Succedeva anche a me e fino a stamane avevo problemi anche a citare i post altrui... Ora mi sembra che vada!
#929
@Angelo Cannata,
sì in realtà dovevo esprimermi meglio (come al solito...). Volevo rassicurare Sariputra che secondo me il suo non era "off-topic" o almeno lo era tanto quanto i post che non rispondevano più alla domanda inziale. Poi con la discussione in realtà non ho problemi a continuare anche se era off-topic  :D
#930
Tematiche Filosofiche / Re:Buddhismo
16 Febbraio 2017, 14:40:12 PM
acquario69, non è vero che c'è poco interesse per il buddismo. Personalmente lo ritengo una filosofia MOLTO interessante. Tuttavia in questo thread ho enunciato le mie perplessità sullo "scopo finale": https://www.riflessioni.it/logos/tematiche-spirituali/nirvana-moksha-karma-e-'eutanasia'/

Ci sono concetti davvero molto belli come ad esempio: l'impermanenza, la sofferenza che nasce dall'errata identificazione, la sofferenza che nasce dall'illusione del possesso. Inoltre è anche una filosofia che non è molto antropocentrica (anche se in verità una rinascita umana è "speciale" e l'uomo e l'animale sono sempre distinti). Non c'è nemmeno il problema secondo me del "risentimento", anzi c'è l'idea che si possa avere un progresso spirituale tra una vita ed un'altra.

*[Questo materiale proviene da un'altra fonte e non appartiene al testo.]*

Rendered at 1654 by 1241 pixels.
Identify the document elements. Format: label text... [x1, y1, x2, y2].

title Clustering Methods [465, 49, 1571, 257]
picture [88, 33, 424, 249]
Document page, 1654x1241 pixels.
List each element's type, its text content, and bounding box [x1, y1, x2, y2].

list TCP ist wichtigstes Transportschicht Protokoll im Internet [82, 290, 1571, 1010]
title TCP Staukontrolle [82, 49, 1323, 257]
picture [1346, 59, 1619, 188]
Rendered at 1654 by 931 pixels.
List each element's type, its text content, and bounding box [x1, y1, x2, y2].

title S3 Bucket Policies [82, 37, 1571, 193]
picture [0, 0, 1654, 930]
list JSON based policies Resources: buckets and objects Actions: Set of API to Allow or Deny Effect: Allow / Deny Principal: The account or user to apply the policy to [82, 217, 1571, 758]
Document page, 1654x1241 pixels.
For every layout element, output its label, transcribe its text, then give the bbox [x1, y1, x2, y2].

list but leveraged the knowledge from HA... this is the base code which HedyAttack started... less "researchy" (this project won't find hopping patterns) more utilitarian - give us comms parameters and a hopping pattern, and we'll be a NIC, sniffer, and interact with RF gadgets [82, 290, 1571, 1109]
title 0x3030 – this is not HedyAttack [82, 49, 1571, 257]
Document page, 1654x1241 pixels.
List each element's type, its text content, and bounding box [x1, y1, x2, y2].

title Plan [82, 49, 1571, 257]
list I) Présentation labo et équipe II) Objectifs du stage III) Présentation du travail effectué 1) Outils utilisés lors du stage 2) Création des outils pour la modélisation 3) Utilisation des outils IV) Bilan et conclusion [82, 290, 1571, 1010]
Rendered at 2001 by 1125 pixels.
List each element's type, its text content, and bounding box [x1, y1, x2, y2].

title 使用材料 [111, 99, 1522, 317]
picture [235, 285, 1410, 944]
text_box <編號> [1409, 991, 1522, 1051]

Ritengo il Canone Pali (ne trovi una parte consistente qui: http://www.canonepali.net/index.html) un'opera di una genialità incredibile e ne consiglio la lettura. Magari per iniziare leggi il Dhammapada http://www.canonepali.net/dhp/dhp_index.htm.

In sostanza trovo nel buddismo molte cose buone, tuttavia non mi considero "buddista" appunto perchè non sono d'accordo con tutto.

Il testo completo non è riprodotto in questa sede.